On Fri, Oct 21, 2016 at 08:03:53PM +0200, Tinu Weber wrote:
On Fri, Oct 21, 2016 at 17:20:53 +0000, Alive 4ever wrote:
[...] It seems that the local pacman databases are just subdirectories with text files (desc, files) and gzipped text (mtree). No wonder why local pacman databases tend to slow down over time and need to be optimized periodically. This is a little contradictory: if it is just directories with text files (plain or compressed), how does it need "periodical optimisation"? What is optimised? And how? Local text files uses the underlying filesystem capability to optimize. Currently, pacman package includes a ``pacman-optimize`` script to do manual periodic local database optimization.

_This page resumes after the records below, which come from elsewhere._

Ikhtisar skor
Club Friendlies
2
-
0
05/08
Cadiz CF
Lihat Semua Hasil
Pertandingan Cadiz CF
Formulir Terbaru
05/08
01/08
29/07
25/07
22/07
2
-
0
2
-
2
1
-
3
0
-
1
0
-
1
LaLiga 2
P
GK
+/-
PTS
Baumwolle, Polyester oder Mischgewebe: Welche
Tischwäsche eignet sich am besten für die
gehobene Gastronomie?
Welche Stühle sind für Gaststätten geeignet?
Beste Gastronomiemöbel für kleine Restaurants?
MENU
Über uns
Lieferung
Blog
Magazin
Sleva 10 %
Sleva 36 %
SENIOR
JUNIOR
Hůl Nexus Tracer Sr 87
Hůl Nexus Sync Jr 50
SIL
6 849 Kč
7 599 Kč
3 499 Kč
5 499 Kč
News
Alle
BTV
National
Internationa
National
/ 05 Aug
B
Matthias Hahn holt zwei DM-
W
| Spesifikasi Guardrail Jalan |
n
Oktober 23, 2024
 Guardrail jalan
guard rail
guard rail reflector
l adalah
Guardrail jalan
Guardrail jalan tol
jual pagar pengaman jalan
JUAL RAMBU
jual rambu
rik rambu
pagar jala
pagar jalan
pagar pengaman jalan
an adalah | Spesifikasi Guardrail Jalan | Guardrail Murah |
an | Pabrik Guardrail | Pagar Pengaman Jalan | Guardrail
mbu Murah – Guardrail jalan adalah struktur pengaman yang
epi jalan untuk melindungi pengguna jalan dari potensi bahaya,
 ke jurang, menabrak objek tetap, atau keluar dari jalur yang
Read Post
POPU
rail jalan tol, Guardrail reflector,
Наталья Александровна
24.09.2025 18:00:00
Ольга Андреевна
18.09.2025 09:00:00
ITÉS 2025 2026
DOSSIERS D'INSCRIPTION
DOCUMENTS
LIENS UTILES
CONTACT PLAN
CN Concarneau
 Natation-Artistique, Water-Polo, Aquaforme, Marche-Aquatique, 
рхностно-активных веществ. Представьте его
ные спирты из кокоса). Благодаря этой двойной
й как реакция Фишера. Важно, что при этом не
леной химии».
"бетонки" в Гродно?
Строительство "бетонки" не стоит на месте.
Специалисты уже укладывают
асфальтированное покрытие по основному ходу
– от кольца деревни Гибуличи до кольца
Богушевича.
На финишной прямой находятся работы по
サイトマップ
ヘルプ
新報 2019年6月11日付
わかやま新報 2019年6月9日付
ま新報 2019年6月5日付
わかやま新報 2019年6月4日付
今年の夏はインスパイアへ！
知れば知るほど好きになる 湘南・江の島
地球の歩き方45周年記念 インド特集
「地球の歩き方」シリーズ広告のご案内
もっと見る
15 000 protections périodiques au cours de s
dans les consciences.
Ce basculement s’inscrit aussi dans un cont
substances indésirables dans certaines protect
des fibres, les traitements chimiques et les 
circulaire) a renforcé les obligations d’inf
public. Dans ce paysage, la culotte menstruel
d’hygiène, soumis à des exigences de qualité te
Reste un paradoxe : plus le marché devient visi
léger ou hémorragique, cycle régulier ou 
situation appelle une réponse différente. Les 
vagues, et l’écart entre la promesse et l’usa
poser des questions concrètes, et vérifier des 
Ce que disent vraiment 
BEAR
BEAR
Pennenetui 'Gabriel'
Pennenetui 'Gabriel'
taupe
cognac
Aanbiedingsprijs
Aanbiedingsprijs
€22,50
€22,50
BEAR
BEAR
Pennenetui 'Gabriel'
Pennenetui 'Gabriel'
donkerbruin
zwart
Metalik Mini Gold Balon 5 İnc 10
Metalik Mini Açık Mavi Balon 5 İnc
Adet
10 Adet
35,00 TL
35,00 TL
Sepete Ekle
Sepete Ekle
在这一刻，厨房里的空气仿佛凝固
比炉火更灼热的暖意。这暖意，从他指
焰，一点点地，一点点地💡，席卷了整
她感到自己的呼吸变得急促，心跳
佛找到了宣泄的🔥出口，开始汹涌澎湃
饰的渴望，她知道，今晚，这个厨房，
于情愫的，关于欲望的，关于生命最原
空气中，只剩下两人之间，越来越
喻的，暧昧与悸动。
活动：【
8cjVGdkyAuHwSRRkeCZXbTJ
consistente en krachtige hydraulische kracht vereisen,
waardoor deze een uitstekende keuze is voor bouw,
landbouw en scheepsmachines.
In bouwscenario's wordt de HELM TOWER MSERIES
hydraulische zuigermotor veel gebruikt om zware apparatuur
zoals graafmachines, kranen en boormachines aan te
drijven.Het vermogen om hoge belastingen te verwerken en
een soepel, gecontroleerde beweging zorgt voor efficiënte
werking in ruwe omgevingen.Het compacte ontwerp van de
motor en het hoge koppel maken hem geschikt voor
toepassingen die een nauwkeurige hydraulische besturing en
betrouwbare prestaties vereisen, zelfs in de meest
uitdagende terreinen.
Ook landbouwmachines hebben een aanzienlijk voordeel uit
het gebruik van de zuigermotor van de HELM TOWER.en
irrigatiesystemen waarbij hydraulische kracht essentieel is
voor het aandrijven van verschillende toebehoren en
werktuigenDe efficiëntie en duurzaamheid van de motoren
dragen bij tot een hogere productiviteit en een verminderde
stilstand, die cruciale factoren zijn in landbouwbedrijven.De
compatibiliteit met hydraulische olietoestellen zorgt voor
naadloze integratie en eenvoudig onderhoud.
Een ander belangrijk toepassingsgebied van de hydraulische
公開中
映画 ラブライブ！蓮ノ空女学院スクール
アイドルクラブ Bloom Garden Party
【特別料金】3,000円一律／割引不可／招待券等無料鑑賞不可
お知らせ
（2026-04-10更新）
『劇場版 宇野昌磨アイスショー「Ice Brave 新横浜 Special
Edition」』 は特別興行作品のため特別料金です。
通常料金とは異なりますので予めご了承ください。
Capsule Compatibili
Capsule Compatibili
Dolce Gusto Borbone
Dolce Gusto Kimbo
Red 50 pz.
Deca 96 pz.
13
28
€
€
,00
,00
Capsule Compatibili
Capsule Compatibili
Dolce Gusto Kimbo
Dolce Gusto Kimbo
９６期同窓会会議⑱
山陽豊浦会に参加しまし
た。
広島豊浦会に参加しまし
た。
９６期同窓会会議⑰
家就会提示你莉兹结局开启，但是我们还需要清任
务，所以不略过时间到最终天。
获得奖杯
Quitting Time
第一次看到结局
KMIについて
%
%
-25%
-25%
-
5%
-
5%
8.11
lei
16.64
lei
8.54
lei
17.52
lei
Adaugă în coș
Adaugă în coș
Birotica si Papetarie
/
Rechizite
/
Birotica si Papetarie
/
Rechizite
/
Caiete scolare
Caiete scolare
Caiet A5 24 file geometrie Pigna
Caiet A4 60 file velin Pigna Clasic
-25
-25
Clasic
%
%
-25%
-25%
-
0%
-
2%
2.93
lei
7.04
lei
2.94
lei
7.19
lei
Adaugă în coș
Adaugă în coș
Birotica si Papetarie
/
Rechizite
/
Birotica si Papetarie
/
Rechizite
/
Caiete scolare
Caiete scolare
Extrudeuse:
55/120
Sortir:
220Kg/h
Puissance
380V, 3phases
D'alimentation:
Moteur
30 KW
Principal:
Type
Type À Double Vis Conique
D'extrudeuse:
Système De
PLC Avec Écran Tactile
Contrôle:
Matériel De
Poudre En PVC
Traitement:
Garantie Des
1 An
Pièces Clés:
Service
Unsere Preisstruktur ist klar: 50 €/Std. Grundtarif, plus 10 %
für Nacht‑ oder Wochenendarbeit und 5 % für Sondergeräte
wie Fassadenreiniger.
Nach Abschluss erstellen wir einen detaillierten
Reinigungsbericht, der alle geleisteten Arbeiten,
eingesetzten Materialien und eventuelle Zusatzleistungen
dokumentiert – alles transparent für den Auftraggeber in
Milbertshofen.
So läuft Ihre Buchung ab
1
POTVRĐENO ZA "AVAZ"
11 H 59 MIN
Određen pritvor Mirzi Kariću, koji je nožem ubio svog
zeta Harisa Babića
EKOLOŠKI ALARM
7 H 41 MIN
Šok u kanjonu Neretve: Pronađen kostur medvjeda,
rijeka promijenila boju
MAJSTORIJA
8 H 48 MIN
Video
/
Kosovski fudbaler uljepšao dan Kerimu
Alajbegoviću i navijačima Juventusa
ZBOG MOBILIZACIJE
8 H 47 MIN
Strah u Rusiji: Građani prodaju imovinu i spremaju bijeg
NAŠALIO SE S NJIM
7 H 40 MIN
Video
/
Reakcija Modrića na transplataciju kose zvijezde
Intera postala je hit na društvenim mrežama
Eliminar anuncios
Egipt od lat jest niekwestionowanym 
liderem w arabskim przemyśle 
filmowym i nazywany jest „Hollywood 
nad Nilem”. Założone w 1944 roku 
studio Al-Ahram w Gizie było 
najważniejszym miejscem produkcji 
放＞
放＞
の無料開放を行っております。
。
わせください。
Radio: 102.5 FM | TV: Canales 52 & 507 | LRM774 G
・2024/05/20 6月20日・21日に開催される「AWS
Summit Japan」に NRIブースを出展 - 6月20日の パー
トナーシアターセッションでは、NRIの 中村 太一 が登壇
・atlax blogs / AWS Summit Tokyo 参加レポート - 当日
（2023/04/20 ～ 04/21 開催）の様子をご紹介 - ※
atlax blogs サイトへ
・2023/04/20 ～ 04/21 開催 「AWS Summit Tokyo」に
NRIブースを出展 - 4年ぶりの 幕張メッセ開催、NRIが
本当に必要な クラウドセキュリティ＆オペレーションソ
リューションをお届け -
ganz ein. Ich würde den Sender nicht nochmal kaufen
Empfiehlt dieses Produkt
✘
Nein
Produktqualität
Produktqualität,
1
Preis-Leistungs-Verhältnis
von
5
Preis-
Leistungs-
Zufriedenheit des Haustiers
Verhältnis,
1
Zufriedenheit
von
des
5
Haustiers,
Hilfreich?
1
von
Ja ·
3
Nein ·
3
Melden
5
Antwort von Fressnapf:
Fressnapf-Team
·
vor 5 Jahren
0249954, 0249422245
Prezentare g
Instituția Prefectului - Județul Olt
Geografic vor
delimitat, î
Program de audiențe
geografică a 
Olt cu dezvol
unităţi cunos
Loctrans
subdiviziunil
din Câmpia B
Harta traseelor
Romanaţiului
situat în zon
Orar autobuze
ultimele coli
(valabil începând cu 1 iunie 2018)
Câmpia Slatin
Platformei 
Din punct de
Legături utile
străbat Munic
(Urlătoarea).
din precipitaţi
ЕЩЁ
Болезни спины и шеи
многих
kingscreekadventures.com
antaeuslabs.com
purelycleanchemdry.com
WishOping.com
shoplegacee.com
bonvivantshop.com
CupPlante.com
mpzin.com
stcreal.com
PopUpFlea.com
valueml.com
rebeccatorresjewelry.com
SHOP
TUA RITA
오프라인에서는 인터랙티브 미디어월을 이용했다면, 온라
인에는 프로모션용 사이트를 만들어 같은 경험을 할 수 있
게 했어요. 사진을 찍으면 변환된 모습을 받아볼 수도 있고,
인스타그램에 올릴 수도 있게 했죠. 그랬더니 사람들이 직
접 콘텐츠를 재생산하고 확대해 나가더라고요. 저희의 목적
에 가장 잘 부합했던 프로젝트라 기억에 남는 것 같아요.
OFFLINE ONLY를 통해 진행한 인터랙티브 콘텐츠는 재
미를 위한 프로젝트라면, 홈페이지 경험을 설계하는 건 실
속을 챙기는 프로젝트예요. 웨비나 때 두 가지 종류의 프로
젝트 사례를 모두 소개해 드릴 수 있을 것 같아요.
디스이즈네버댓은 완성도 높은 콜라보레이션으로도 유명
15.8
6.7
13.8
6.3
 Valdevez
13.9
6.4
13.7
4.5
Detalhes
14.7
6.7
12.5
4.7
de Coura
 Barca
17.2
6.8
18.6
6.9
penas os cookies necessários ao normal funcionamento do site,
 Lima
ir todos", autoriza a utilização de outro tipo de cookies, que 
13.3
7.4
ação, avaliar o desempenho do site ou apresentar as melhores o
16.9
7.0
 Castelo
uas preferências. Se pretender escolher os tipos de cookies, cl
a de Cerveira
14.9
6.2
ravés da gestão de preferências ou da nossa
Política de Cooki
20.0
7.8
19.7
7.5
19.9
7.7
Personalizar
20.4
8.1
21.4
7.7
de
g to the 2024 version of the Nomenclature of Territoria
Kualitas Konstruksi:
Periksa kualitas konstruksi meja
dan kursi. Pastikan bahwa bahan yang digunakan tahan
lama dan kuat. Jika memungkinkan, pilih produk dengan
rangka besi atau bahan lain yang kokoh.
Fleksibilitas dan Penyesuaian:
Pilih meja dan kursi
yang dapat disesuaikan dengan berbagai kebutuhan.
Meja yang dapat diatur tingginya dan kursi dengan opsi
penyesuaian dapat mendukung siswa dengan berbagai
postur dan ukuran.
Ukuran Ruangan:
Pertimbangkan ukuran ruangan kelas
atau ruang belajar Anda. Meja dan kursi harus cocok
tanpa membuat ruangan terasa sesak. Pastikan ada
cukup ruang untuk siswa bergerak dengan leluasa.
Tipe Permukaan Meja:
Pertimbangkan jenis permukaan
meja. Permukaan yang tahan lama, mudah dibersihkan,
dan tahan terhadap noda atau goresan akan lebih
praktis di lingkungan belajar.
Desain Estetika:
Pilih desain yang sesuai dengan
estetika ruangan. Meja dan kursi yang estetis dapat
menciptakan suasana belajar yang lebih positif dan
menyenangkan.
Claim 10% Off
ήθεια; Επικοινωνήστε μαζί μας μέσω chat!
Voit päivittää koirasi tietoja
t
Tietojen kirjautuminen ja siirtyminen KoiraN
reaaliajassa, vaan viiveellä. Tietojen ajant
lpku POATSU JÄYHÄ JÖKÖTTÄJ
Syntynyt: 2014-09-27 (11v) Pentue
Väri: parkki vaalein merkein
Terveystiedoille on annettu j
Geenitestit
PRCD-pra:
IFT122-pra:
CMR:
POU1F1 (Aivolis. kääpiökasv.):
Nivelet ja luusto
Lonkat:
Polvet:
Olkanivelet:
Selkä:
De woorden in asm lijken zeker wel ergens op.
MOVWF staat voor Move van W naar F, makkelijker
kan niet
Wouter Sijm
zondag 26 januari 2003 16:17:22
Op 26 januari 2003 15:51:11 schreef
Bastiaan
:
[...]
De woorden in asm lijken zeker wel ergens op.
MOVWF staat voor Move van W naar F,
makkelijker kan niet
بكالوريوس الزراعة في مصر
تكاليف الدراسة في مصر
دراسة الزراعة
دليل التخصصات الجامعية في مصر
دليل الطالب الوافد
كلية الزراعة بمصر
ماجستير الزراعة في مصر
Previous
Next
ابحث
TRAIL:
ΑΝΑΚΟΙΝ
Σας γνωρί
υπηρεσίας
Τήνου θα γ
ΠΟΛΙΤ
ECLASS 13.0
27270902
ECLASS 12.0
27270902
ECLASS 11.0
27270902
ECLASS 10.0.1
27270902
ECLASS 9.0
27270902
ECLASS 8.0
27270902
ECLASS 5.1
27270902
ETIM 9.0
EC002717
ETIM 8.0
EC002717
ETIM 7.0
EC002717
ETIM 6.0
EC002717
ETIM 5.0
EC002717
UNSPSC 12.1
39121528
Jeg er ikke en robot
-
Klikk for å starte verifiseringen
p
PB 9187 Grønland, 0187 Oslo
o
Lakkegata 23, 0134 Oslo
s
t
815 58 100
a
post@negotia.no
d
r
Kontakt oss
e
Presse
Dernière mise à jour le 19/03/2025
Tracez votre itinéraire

Invoking ``pacman-optimize --help`` should give you a hint that pacman developers recognize that there is a problem with many small files: filesystem fragmentation. Basically, the optimization is just file system rotation. The old databases are archived into tar files in the tmp, the local database is moved/renamed, the tar archive of local database is extracted back to its original location. If everything goes fine, the renamed old database is deleted.
This would provide faster access for local database as sql databases are optimized for fast access. This just adds complexity, and for what? Marginal performance gain (if at all? honestly, `pacman -Q` runs almost instantly here).
Filesystem fragmentation is no problem for faster disk.